Brian Locke

Missing Data

Types of Missing Data

Missing completely at random (MCAR): data is missing unrelated to any characteristic of the subject or the value. E.g. accidentally dropped the test tube. Best replacement is to just use the sample median

Missing at random (MAR): data are not randomly missing, but the probability of a missing value can be predicted by other measured characteristics. Ie. If males are less likely to respond to questions on their income generally (but no difference based on what their income actually is) -> then you can replace with, say, sex-specific median

Informative Missing (IM): data may be missing if their true value is higher or lower (e.g. if poor or rich people are less likely to answer the income question). No way to correct in post-processing.

Approaches to missing data: Imputation

Definition: substituting values (by some statistical method) for missing values. Makes the assumption that data is either MAR or MCAR.

'Default' = Listwise deletion Aka complete case analysis - excluding all patients with any missing data => leads to potential biases and loss of power (increased imprecision in the model if using a multivariable analysis).

Coding rules: ie. Assuming that if a comorbidity is not present in a patient chart, then it is not present (a decent rule, but not perfect).

Replace missing values with a likely value (either mean, median, or mode). Problem: artificially decreases the variance. We need something with more variability / randomness such that it doesn't effect our summary measures.

Missing indicator approach - add a variable that is e.g. missing-male, then you include this as an independent variable in the regression model. Then, you ignore that beta. However, this actually leads to biased results if the independent variables are at all correlated, so it's not recommended.

Hot-deck imputation: randomly shuffle the deck and replace the missing data (The entire row) with a random one. Works ok in that it preserves the structure of the data. However, this is very inefficient so probably not the best choice.

Simple imputation: develop a linear multivariable model from the other independent variables to predict the value of the missing variable. For categorical variables: classification trees are method of choice. For continuous variables, ordinary regression

Multiple Imputation: the state of the art.

Multiple Imputation

Multivariate Imputation by Chained Equations (MICE): creates several versions of imputed data (5-10 generally), analyzes each data set separately, then creates summary measures of the parameters in all the models, then the standard errors are calculated via "Rubin's Rules".

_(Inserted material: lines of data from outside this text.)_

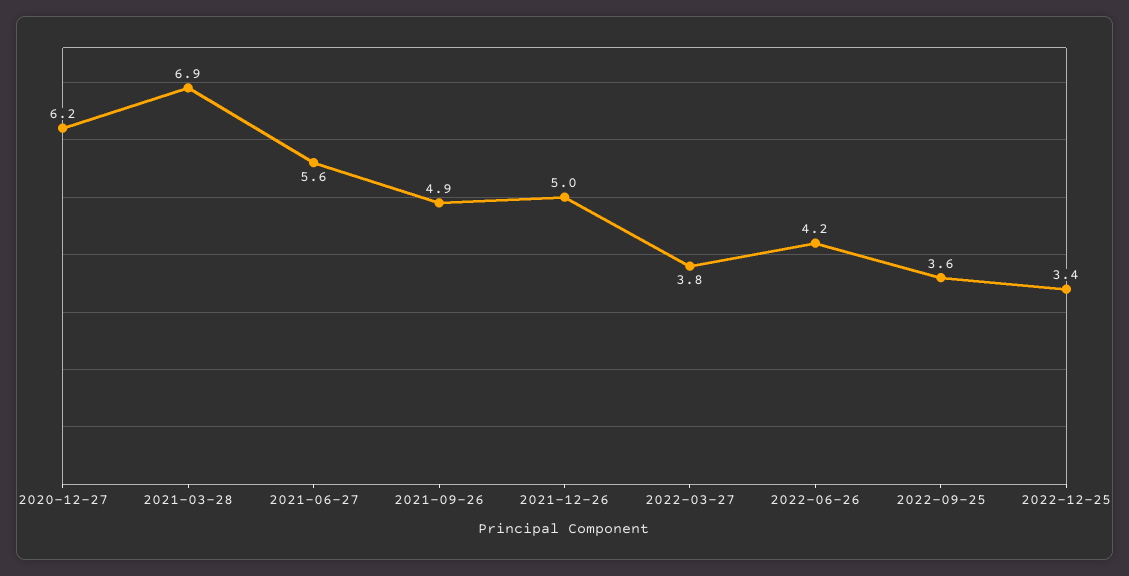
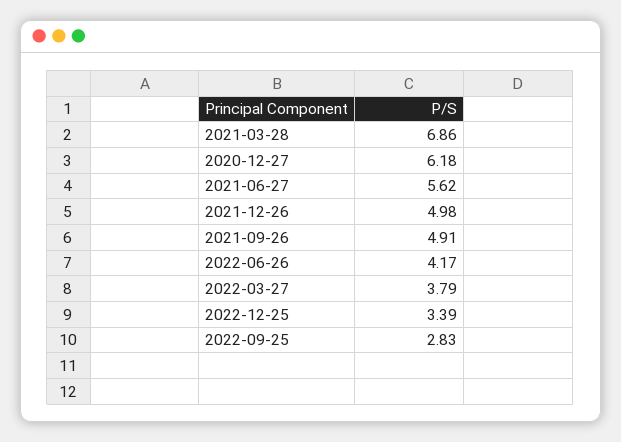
2022-09-25: 3.6 -> 2.83

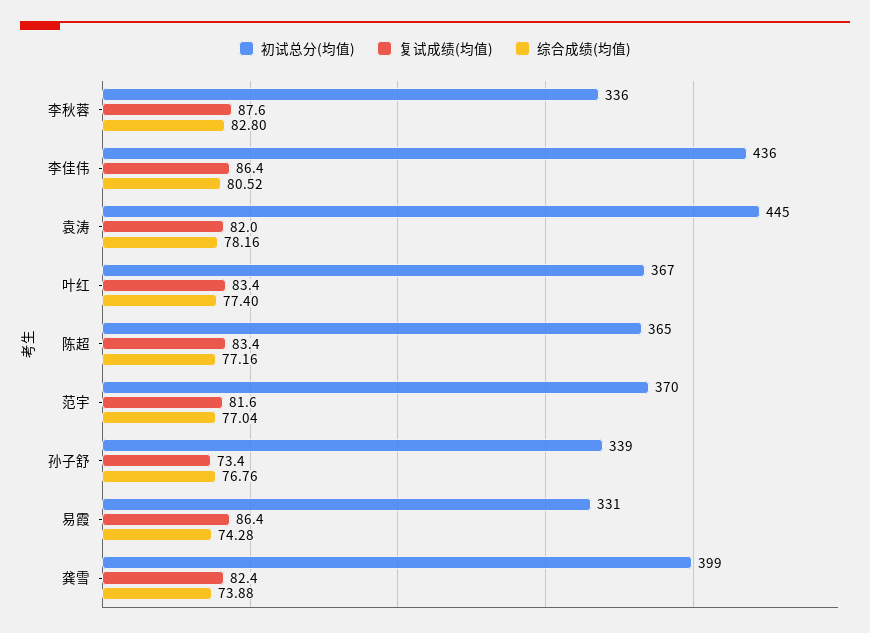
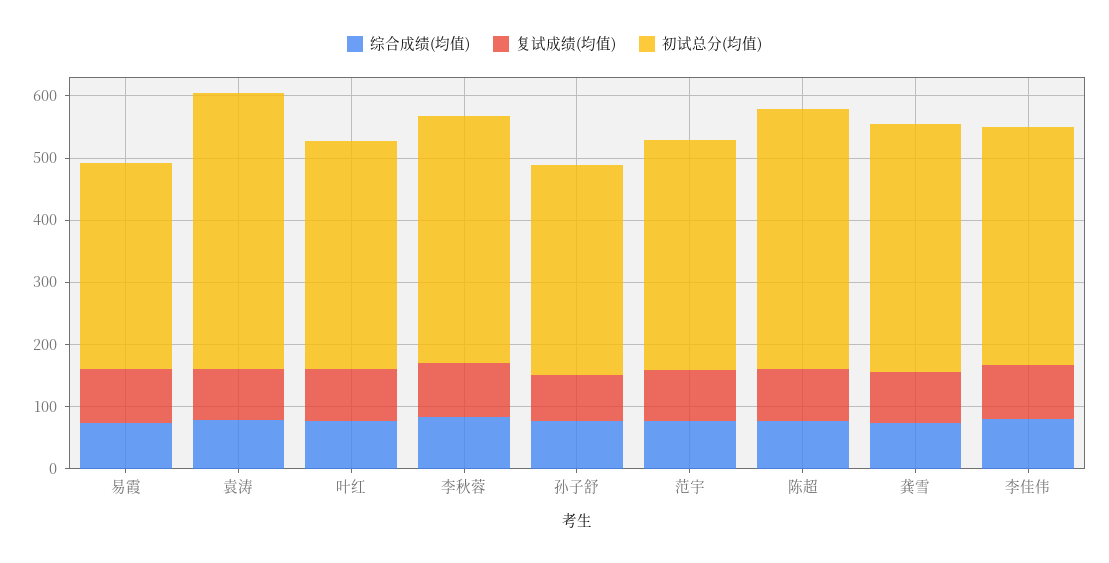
初试总分(均值), 李秋蓉: 336 -> 400
初试总分(均值), 李佳伟: 436 -> 380
初试总分(均值), 陈超: 365 -> 420

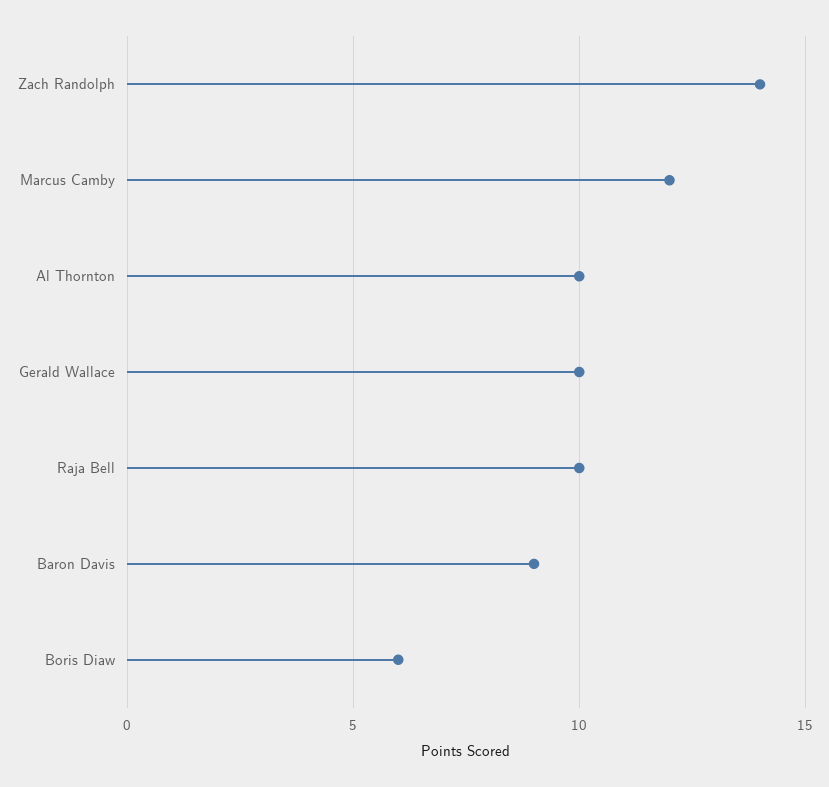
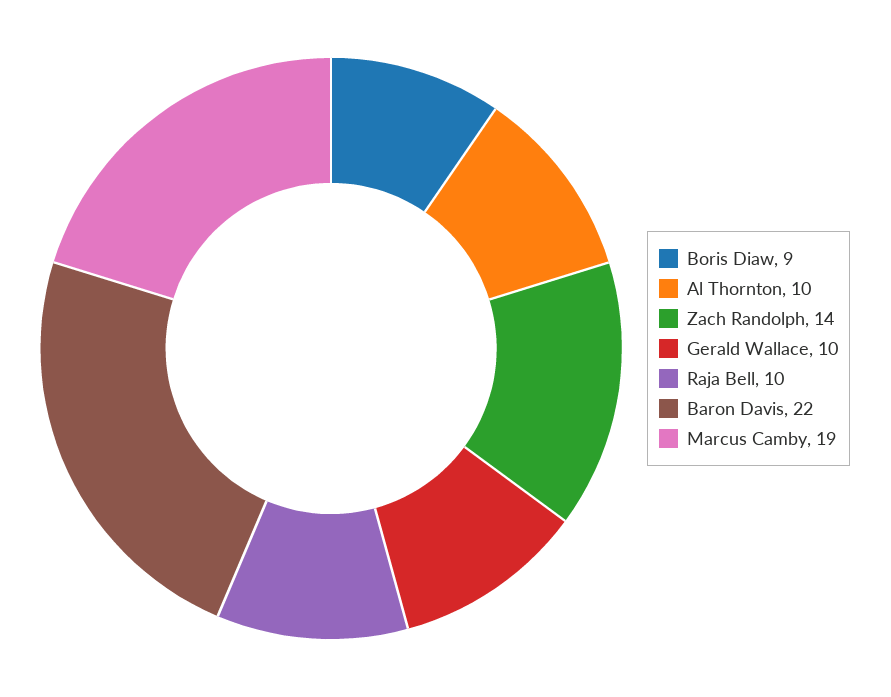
Marcus Camby: 12 -> 19
Baron Davis: 9 -> 22
Boris Diaw: 6 -> 9

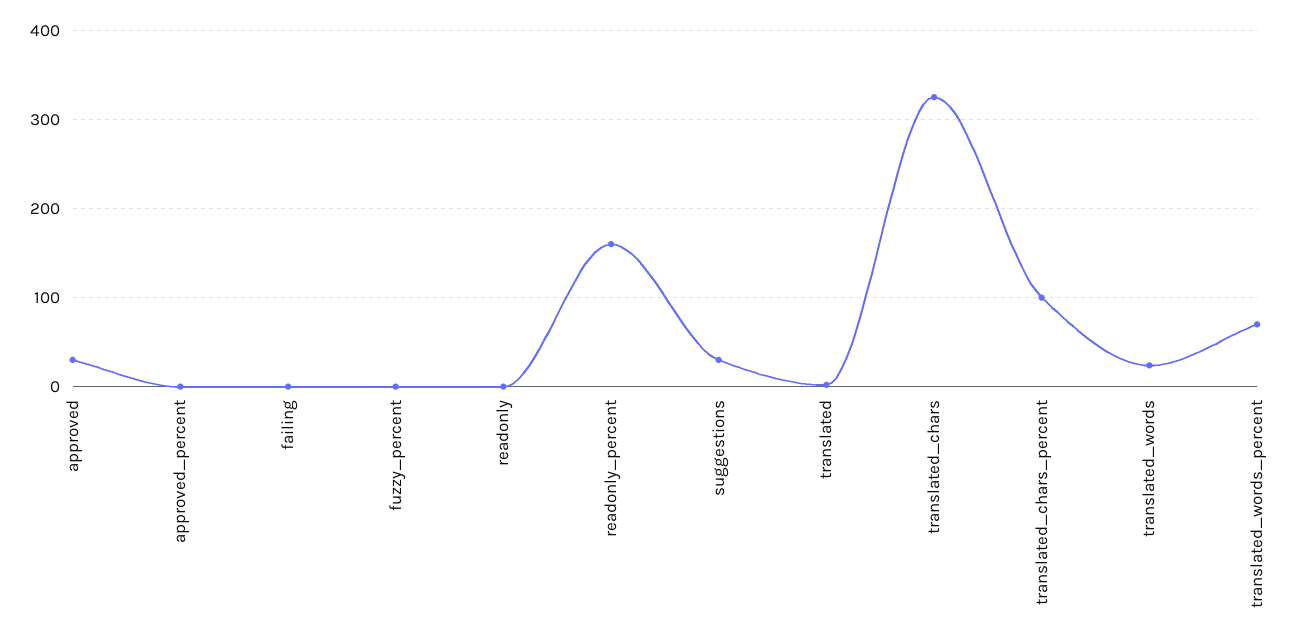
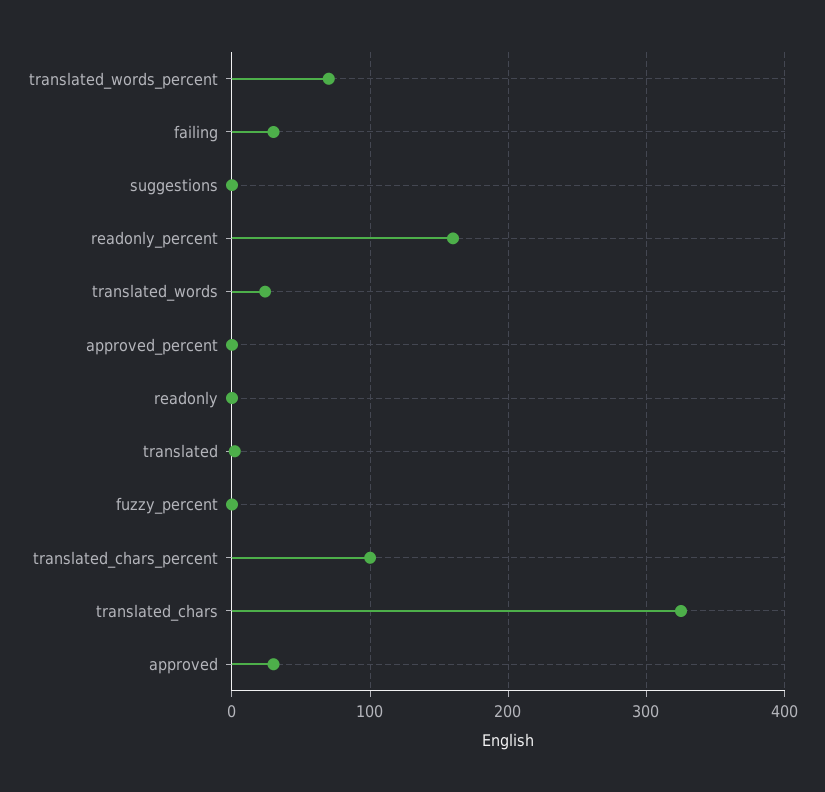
failing: 0 -> 30
suggestions: 30 -> 0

  1. Specify posterior predictive density on the basis of the predictor variables, the mechanism of missingness, and the data
  2. Draw imputations from this density to create m different complete datasets
  3. Perform m complete-data analyses
  4. Pool the m analyses into final point estimates and variance estimates.

How many imputation data sets should be used? as low as 3-5 can work, if the computation is quick (Or missingness is high) you might as well use 40 (if missingness is 50%, 40 imputations will lead to 1% power falloff).

How to combine the imputed datasets? Needs correctly calculate the standard deviation including adding the inter- and intra- imputation variability back into the standard error (this is the unique feature of multiple imputation) -> Rubins rules are 3 equations that calculate this. In broad strokes, what they do is add the variability in each coefficient in each simulation to the between-simulation variability.

Issues related to imputation

Myth: you can't impute the outcome variable. As long as the outcome variable is dependent on the independent variables in the model, then sometimes imputing outcomes will improve the performance of your regression model. Implicitly, if you drop all data on the individual with the missing dependent variable, you are implicitly saying for that person, r=0 because it adds no information to the model. However, this is not usually the case, and thus a less biased estimate can occur with imputation of the outcome.

How much data can be missing and imputation still work? Up to 50%.

If proportion of missing data is less than 5%, maybe just do a complete case analysis

If between 0.05 - 0.15 missing -> simple imputation is probably OK.

If between 0.15 - 0.5 missing -> multiple imputation required (simple imputation will not add the correct amount of variability back in. Hotdeck might be ok.

Imputing different types of data

Instead of linear regression (which is useful for imputing continuous variables), other link functions need to be used:

(Stata commands)

  • Dichotomous variables: using logit (logistic regression)
  • Nominal variables: use mlogit (multinomial logistic regression)(
  • Ordinal values: use ologit (ordered logistic)
  • interval: use regress (linear regression)

Interaction terms

If an interaction term is expected, imputation should be performed on the imputation term (as opposed to imputing first, then generating the interaction terms). This is because an assumption of the imputation is that the missing data are unrelated (r=0). If there is an interaction, they are related and any imputation would underestimate this interaction.